## Selected excerpt
** begin **

Plaintiff's petition for injunction alleges the foregoing facts in substance, and in addition that the proceeds of the sale of the homestead were exempt under the laws of the state of Texas; that the purpose of the defendant in securing the notes to be sent to Oklahoma, and the prosecution of said suit in that jurisdiction, was to evade the exemption laws of the state of Texas and subject said funds to the payment of their said indebtedness, and that such will be the result of said suit unless the defendant is restrained from proceeding therein. The judgment of injunction was that —

"Wm. Cameron Co., Incorporated, be and it is hereby perpetually enjoined from further prosecuting said garnishment and attachment proceedings in so far as it may be sought by said proceeding, to subject said notes or said amount of money received by the receiver (appointed by said district court of Jackson county, Okla.) to the payment of said indebtedness alleged to be due the defendant, Wm. Cameron Co., Incorporated," etc.

** end **

## Supplied records
** begin **

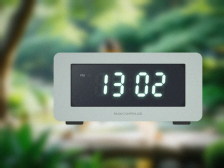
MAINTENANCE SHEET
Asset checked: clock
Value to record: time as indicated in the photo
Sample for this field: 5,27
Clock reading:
13,02
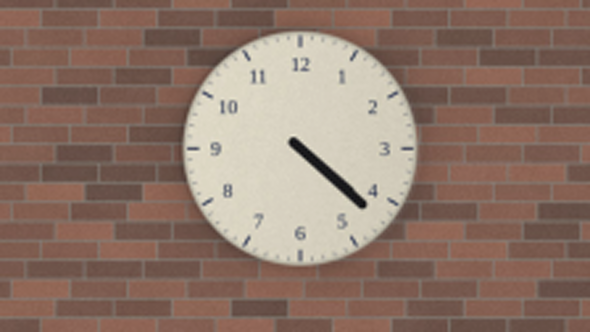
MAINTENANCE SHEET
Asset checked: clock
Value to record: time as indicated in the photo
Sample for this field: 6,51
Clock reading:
4,22
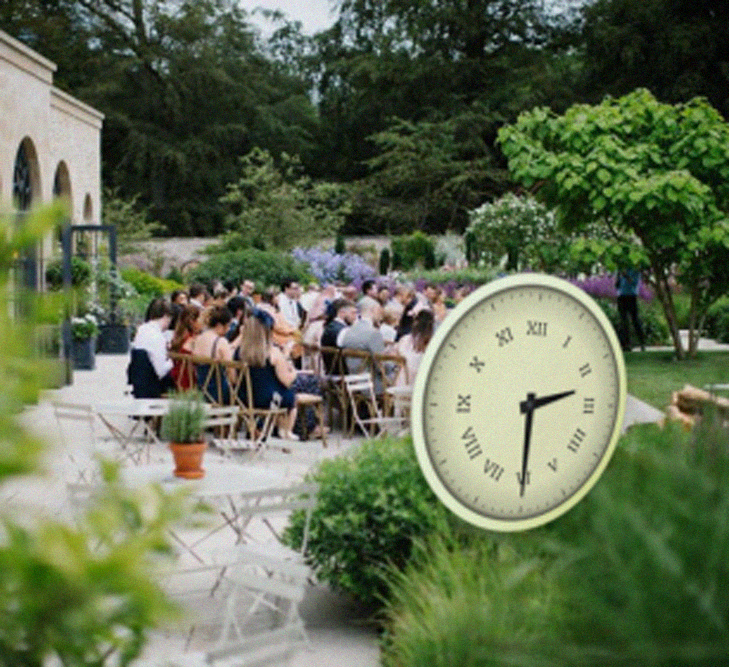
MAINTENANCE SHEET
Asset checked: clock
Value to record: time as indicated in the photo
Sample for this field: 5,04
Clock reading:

** end **

## Exercise instructions
Answer these questions from the injunction excerpt:
1. Under the laws of which state does the petition say the proceeds of the homestead sale were exempt?
2. Which company does the judgment perpetually enjoin?
3. Which court appointed the receiver?

## Solved exercise
1. Texas
2. Wm. Cameron Co., Incorporated
3. The district court of Jackson county, Okla.